__Source information__
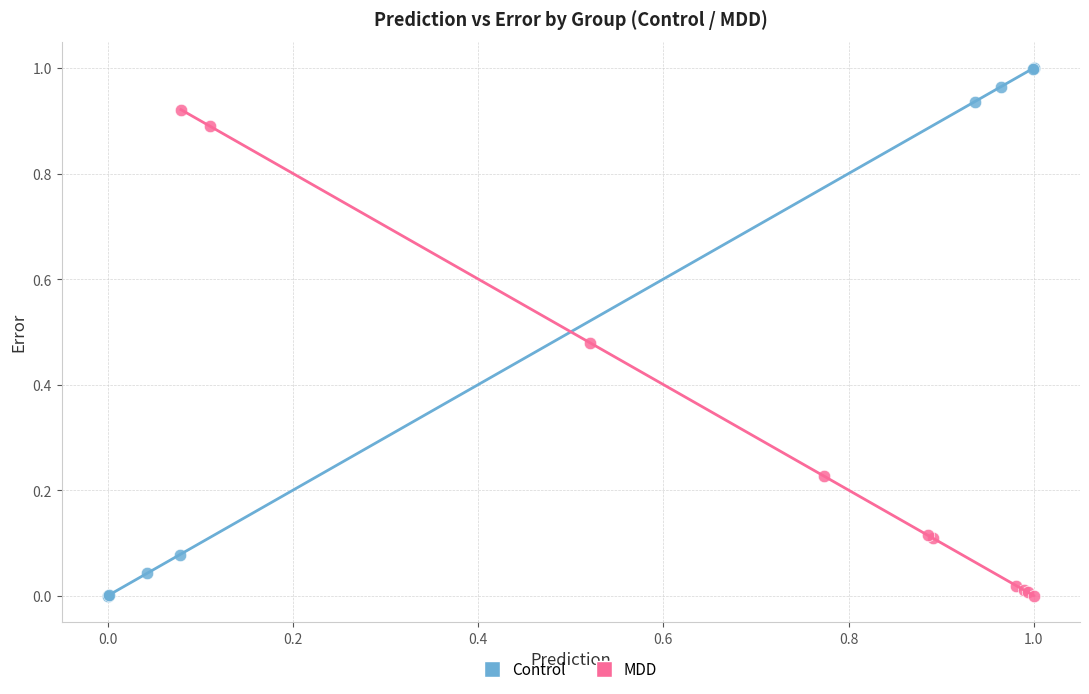

What are all the series names shown in the legend?

Control, MDD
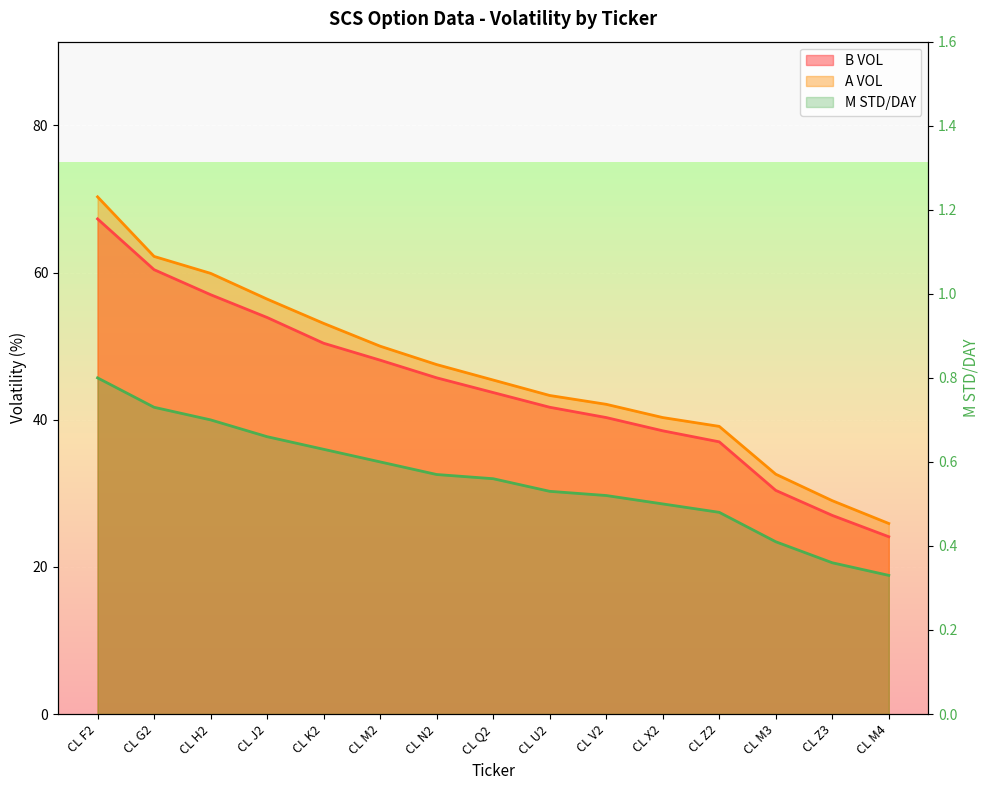

Reading left to right, what are all the values shown in this chart?

B VOL: CL F2=67.3	CL G2=60.4	CL H2=57.0	CL J2=53.9	CL K2=50.4	CL M2=48.1	CL N2=45.7	CL Q2=43.7	CL U2=41.7	CL V2=40.3	CL X2=38.5	CL Z2=37.0	CL M3=30.4	CL Z3=27.0	CL M4=24.1
A VOL: CL F2=70.3	CL G2=62.2	CL H2=59.9	CL J2=56.4	CL K2=53.1	CL M2=50.0	CL N2=47.5	CL Q2=45.4	CL U2=43.3	CL V2=42.1	CL X2=40.3	CL Z2=39.1	CL M3=32.6	CL Z3=29.0	CL M4=25.9
M STD/DAY: CL F2=0.8	CL G2=0.7	CL H2=0.7	CL J2=0.7	CL K2=0.6	CL M2=0.6	CL N2=0.6	CL Q2=0.6	CL U2=0.5	CL V2=0.5	CL X2=0.5	CL Z2=0.5	CL M3=0.4	CL Z3=0.4	CL M4=0.3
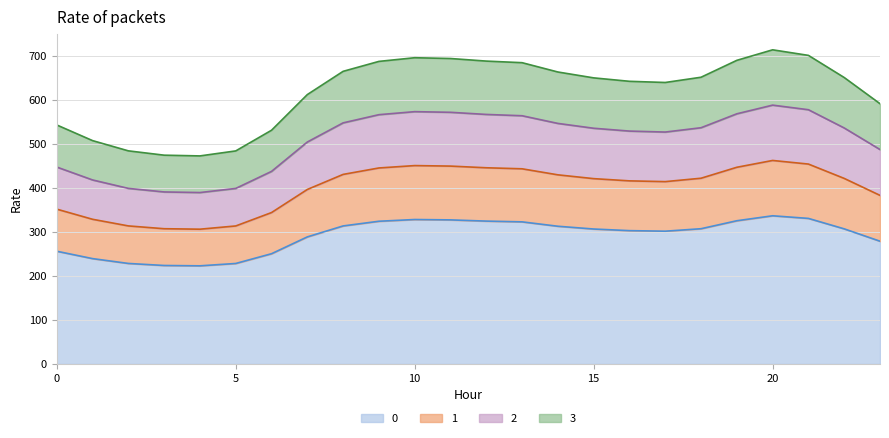

What are all the series names shown in the legend?

0, 1, 2, 3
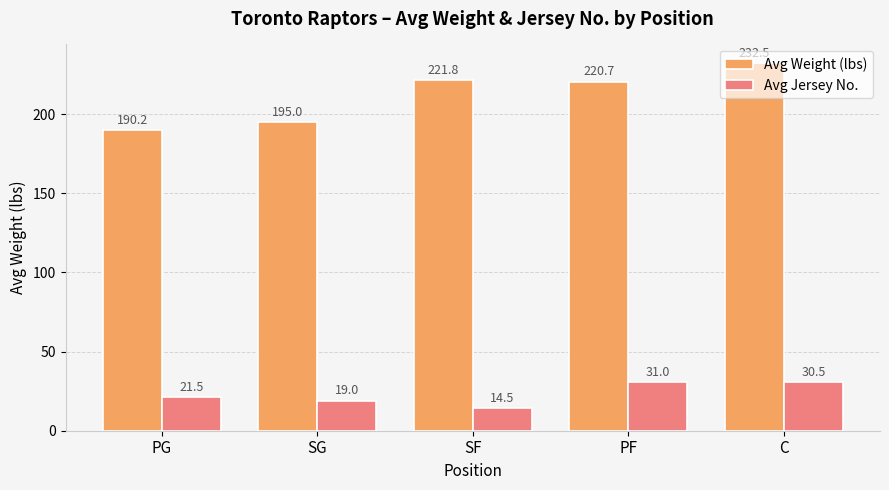

What is the sum of all Avg Weight (lbs) values?

1060.2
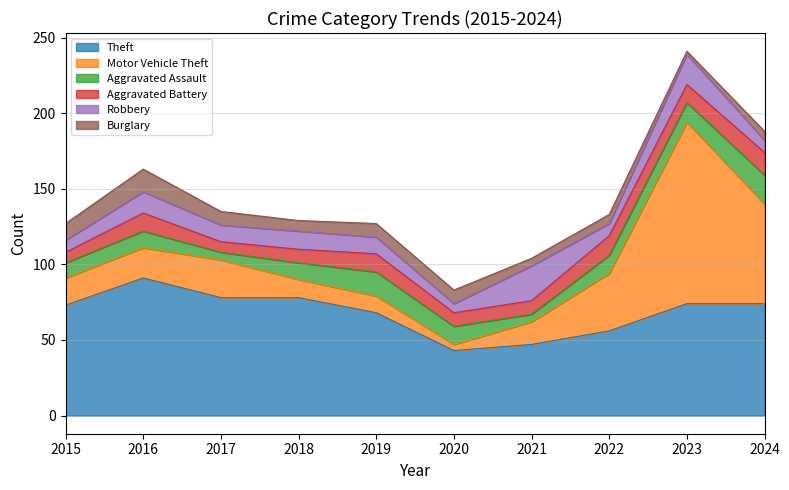

How many intersections are there between Burglary and Robbery?

3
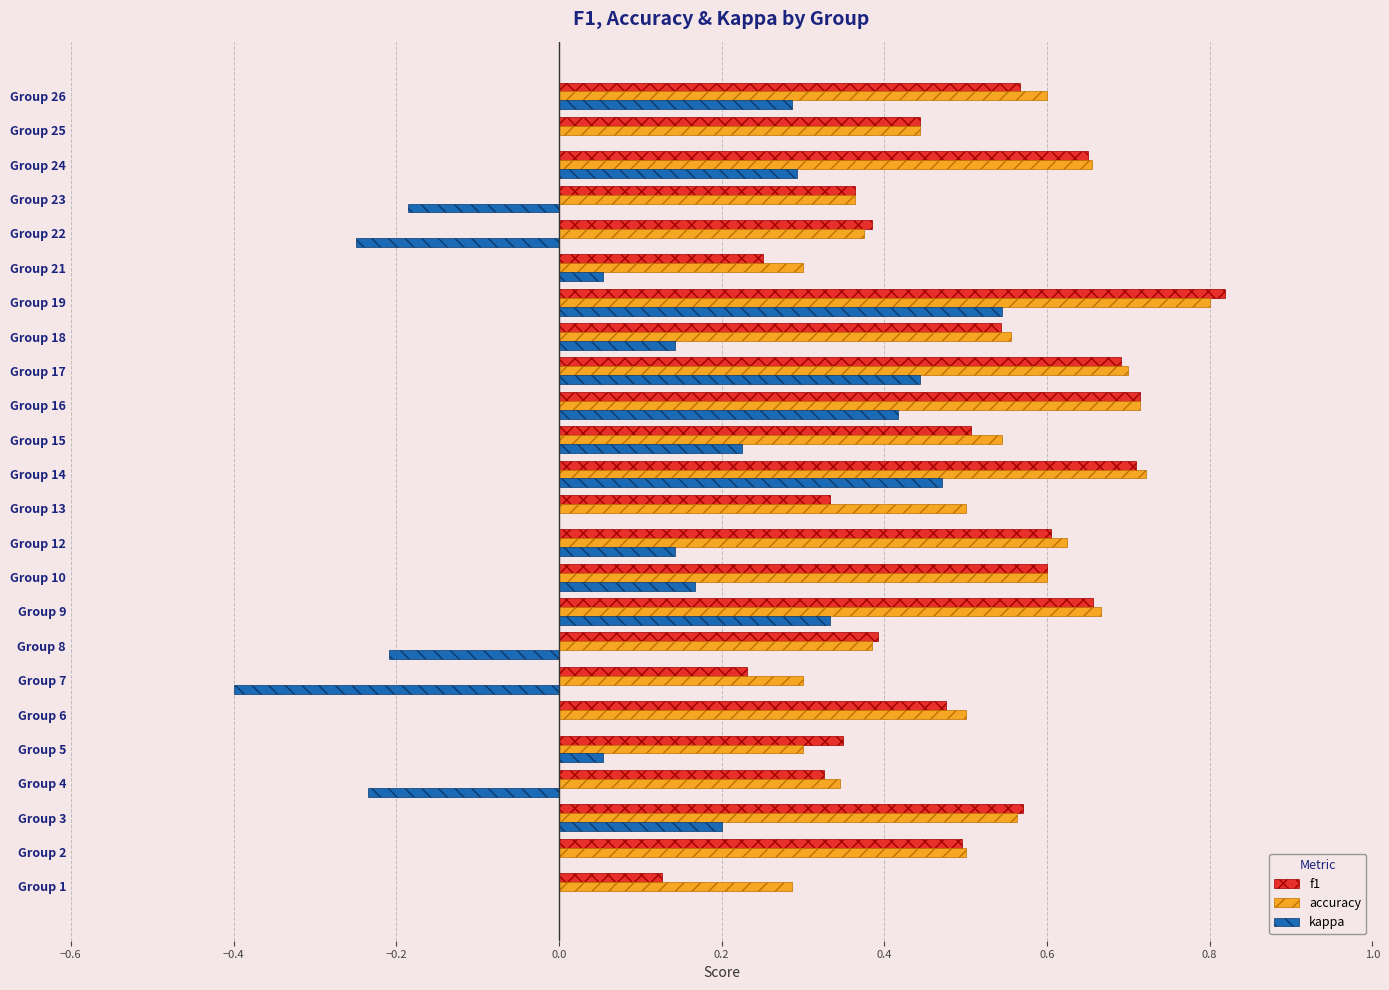

How many series are shown in this chart?

3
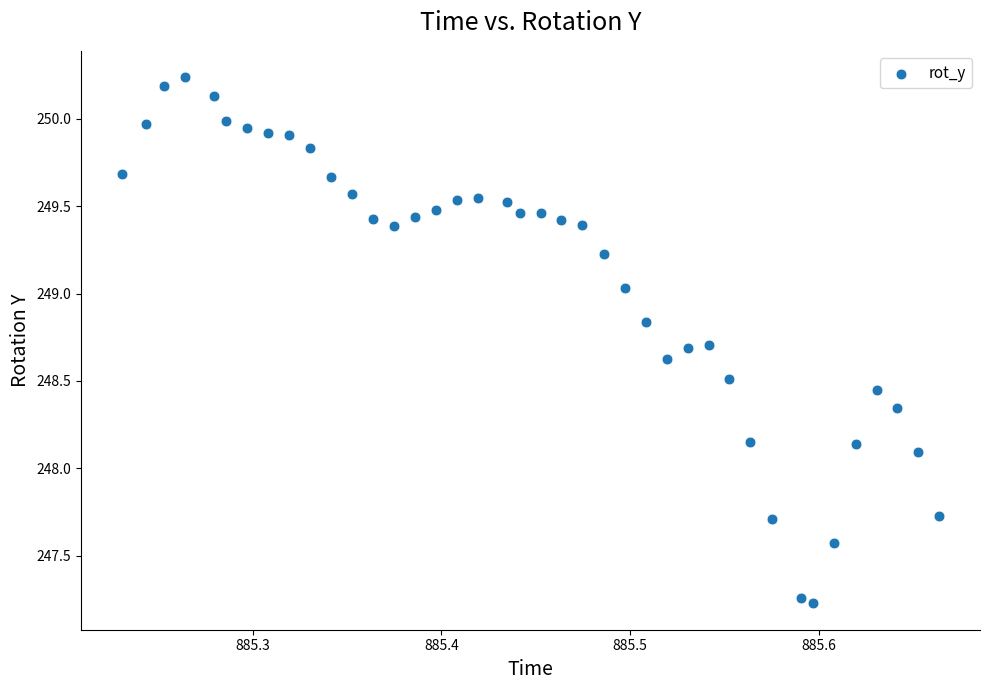

What is the range of X values (max minus min)?

0.4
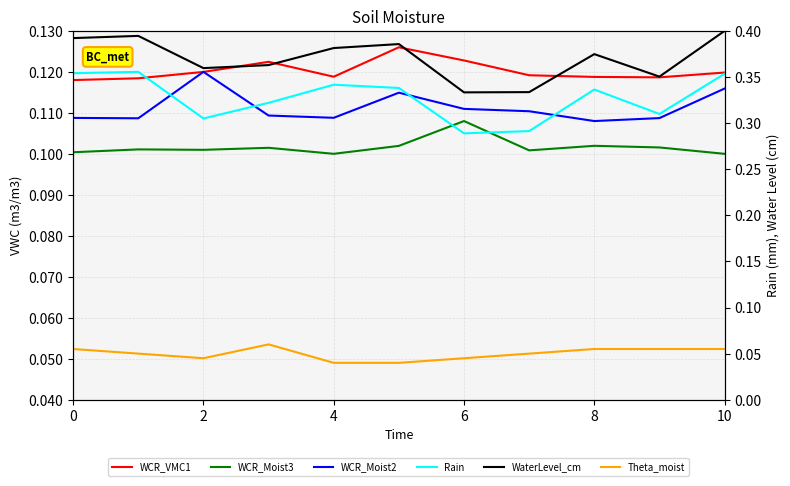

What is the sum of all WCR_Moist3 values?

1.1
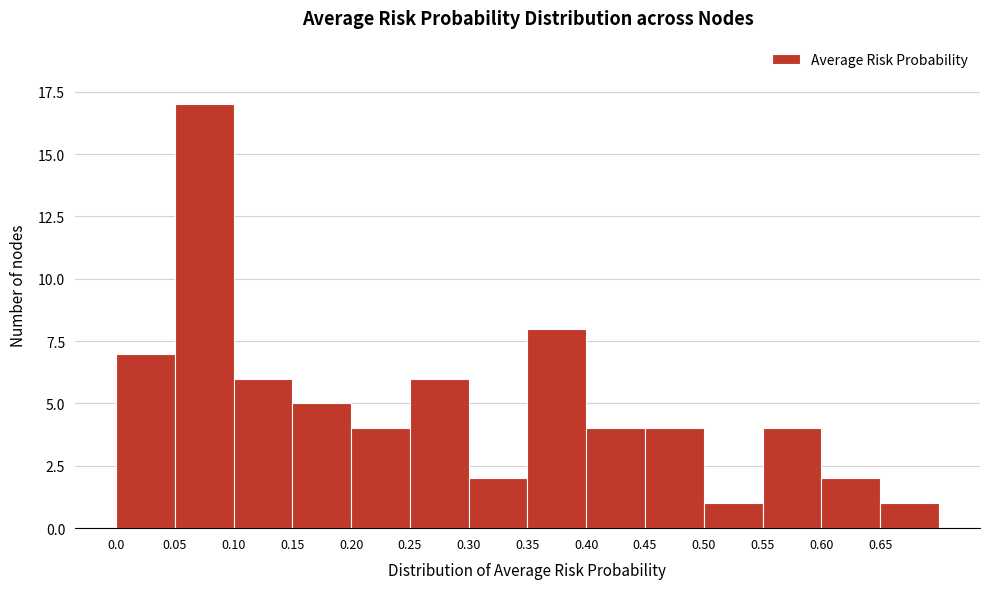

Reading left to right, list every bar in this chart as the range it spans on the x-axis followed by its height. The values are not printed on the chart, so give them approximately, as read against the axis.

0.00 to 0.05: 7
0.05 to 0.10: 17
0.10 to 0.15: 6
0.15 to 0.20: 5
0.20 to 0.25: 4
0.25 to 0.30: 6
0.30 to 0.35: 2
0.35 to 0.40: 8
0.40 to 0.45: 4
0.45 to 0.50: 4
0.50 to 0.55: 1
0.55 to 0.60: 4
0.60 to 0.65: 2
0.65 to 0.70: 1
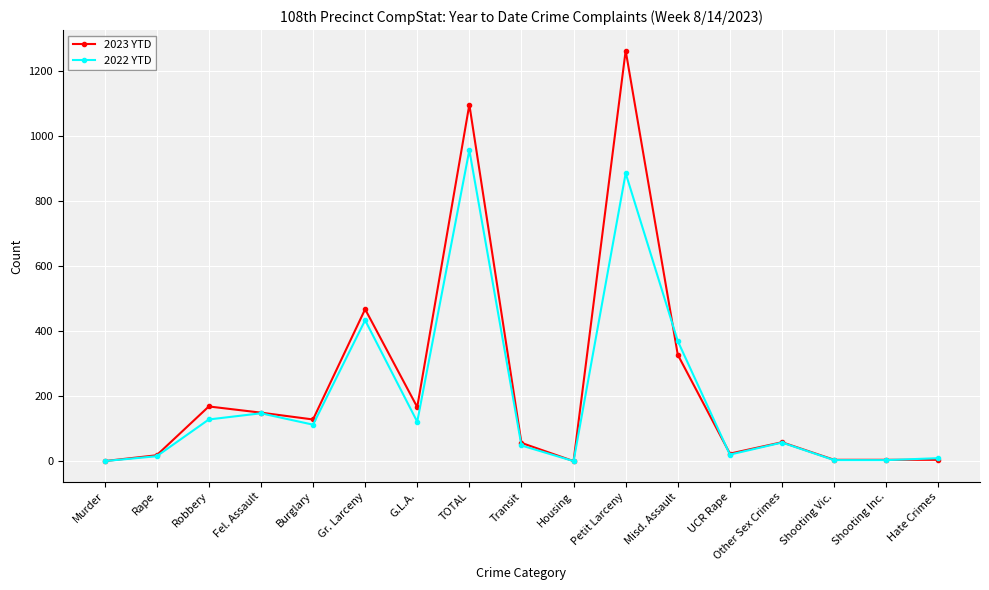

Which series has the widest spread of values?

2023 YTD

__Written task__
Starting at the top of the items and going on through the line with "Reading left to right, what", write those lines out again with "shown" changed to "displayed" and nothing else altered. Leave the pictures out.

__Completed exercise__
What are all the series names displayed in the legend?

Control, MDD

Reading left to right, what are all the values displayed in this chart?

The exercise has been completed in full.